- Task to carry out
Check each line below for "osób" and give the count of those that have it, nothing else.
--- Record set Enclosed Below ---
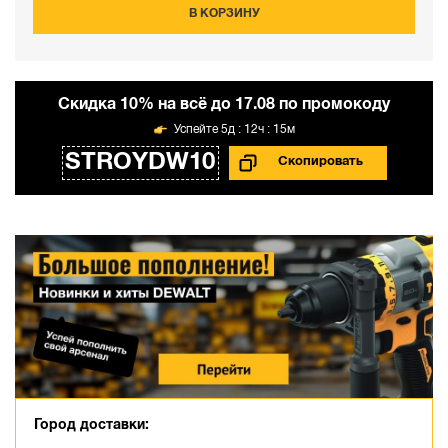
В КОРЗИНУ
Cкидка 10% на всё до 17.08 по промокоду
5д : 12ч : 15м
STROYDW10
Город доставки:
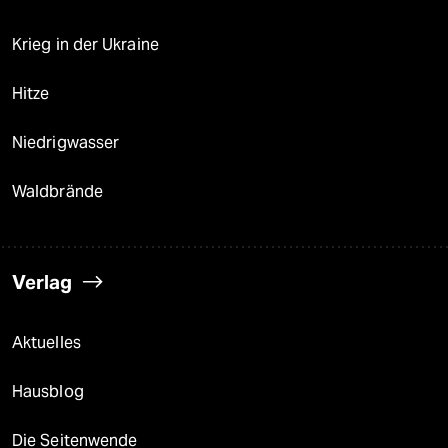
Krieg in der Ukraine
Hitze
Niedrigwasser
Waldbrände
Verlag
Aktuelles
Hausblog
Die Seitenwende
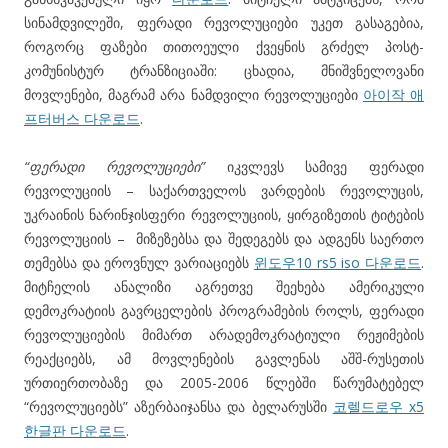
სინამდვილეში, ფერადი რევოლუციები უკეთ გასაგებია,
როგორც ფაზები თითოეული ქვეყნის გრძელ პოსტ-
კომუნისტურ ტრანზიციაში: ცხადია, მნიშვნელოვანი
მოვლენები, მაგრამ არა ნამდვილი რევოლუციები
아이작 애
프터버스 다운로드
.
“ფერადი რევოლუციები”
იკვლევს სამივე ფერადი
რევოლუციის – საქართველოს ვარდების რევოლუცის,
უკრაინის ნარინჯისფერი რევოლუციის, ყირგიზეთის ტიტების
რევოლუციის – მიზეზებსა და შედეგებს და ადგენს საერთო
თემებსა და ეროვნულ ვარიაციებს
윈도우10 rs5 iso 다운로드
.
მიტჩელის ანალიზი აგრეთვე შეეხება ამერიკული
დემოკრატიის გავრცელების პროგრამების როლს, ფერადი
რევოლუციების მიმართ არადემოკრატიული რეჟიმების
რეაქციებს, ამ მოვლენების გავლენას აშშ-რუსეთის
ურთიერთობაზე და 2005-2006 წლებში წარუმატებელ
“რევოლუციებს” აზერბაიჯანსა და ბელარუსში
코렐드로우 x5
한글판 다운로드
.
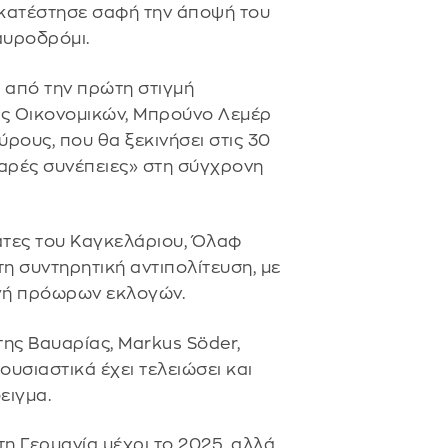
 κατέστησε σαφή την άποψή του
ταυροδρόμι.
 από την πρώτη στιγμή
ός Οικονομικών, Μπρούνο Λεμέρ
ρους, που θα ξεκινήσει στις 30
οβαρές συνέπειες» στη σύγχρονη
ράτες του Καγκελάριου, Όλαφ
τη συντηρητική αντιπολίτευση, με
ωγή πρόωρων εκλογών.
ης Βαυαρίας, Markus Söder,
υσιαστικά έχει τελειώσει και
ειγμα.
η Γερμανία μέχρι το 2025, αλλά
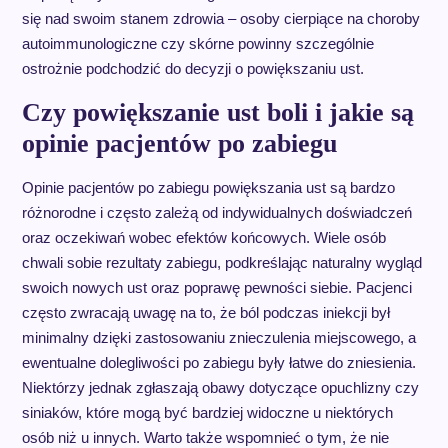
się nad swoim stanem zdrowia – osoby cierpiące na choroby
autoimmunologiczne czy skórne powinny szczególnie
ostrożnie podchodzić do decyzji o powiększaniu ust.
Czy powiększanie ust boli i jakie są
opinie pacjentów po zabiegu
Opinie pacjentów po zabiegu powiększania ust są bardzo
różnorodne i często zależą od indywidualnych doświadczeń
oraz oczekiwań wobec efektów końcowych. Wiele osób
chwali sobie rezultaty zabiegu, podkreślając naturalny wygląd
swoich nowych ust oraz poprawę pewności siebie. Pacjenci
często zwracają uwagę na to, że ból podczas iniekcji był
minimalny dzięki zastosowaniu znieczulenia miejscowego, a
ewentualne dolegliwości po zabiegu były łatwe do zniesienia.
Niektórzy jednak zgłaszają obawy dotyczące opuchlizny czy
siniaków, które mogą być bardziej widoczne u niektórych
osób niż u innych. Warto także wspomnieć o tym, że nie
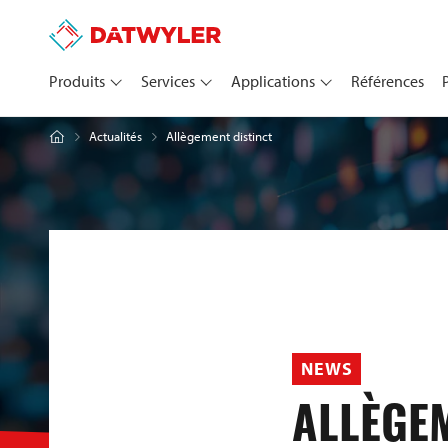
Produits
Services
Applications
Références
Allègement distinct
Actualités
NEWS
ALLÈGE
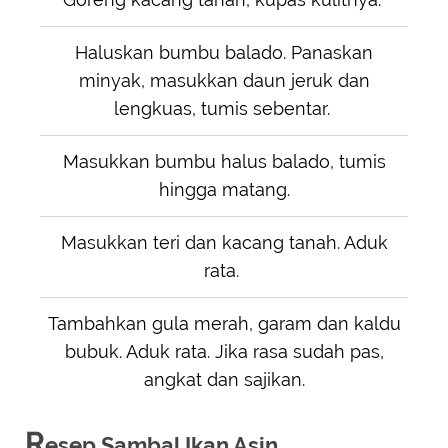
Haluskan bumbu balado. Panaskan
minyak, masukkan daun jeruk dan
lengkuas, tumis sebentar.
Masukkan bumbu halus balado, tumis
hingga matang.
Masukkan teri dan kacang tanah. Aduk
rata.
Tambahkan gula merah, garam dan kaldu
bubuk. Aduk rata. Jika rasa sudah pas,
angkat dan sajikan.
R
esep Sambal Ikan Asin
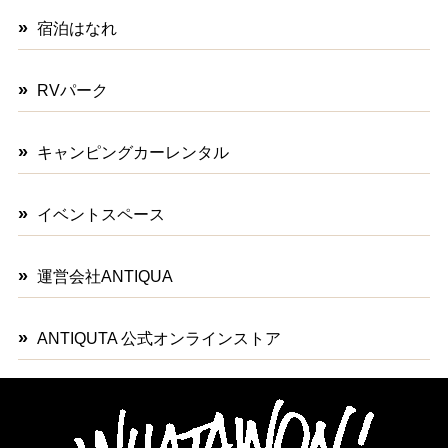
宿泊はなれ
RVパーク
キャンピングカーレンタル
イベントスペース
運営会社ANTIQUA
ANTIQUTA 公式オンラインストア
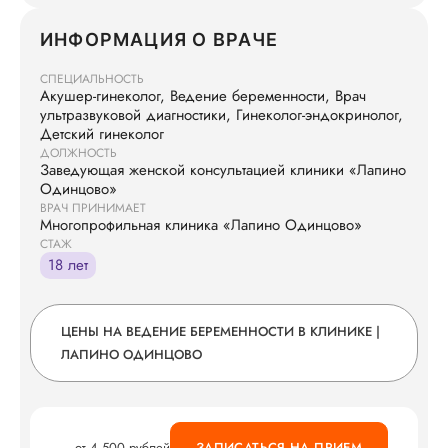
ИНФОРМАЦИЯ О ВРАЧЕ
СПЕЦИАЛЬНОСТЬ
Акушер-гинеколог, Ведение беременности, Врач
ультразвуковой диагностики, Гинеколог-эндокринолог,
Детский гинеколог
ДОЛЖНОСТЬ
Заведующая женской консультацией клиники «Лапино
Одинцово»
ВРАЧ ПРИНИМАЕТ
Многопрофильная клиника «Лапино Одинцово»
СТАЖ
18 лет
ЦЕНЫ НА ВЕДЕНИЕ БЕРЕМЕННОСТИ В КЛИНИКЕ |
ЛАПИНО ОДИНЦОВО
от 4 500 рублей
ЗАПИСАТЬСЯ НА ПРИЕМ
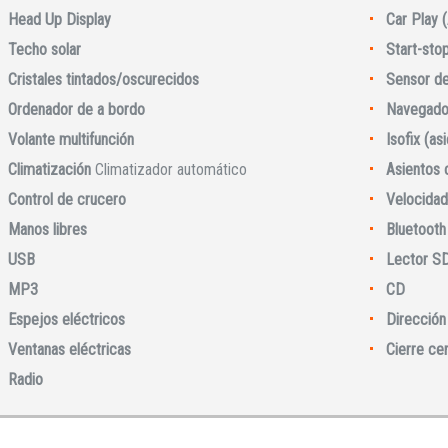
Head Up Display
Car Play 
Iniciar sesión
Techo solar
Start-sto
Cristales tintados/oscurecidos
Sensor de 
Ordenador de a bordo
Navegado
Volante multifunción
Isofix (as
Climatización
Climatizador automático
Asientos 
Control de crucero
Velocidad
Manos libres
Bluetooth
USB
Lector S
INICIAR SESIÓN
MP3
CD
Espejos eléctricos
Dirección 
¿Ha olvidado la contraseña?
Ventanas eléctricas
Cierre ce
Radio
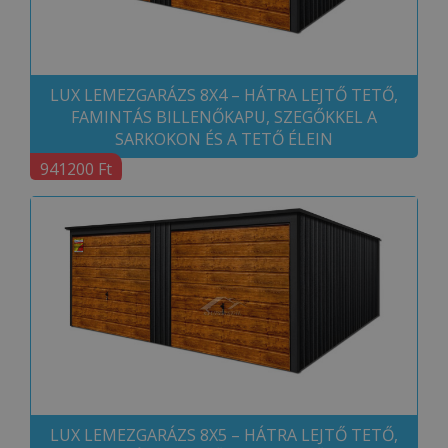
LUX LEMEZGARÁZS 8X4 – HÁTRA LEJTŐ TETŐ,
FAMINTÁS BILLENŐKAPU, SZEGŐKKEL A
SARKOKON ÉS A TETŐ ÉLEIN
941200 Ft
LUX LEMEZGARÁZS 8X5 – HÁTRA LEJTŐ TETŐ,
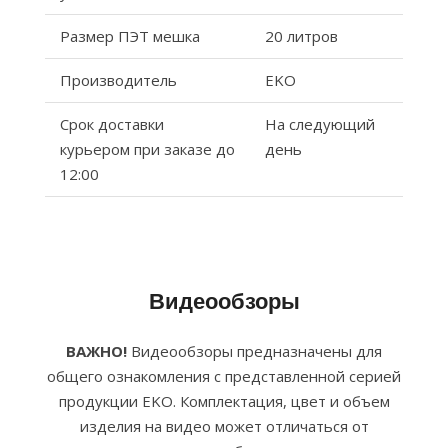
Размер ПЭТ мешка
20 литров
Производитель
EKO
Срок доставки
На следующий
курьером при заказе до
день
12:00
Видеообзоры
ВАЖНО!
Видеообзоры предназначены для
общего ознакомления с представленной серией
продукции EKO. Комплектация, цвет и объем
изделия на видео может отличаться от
--- End of Enclosed Record set ---
- Answer box
2